## WORK ORDER
What is needed is an exact copy of the lines from the start of the records below through the line with "as Johnny Cage", without the pictures.

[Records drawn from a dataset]
* * * * *

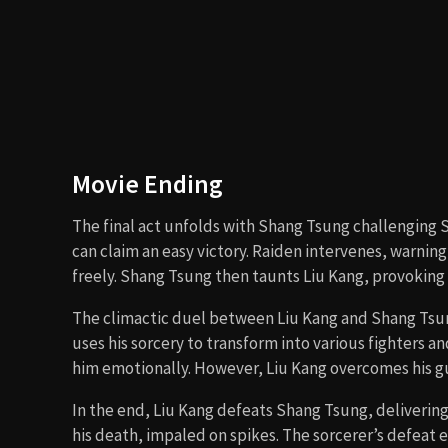
Are There Post-Credits Scenes?
No, there are no post-credits scenes in
Mortal Komb
just before the credits roll, serving as the setup for
Type of Movie
The film is a
martial arts fantasy action movie
, c
tournaments, and campy 90s action cinema.
Cast
Robin Shou
as Liu Kang
Linden Ashby
as Johnny Cage
Bridgette Wilson
as Sonya Blade
Cary-Hiroyuki Tagawa
as Shang Tsung
Christopher Lambert
as Raiden
Talisa Soto
as Princess Kitana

* * * * *

## RESULT OF THIS TASK
Are There Post-Credits Scenes?
No, there are no post-credits scenes in
Mortal Komb
just before the credits roll, serving as the setup for
Type of Movie
The film is a
martial arts fantasy action movie
, c
tournaments, and campy 90s action cinema.
Cast
Robin Shou
as Liu Kang
Linden Ashby
as Johnny Cage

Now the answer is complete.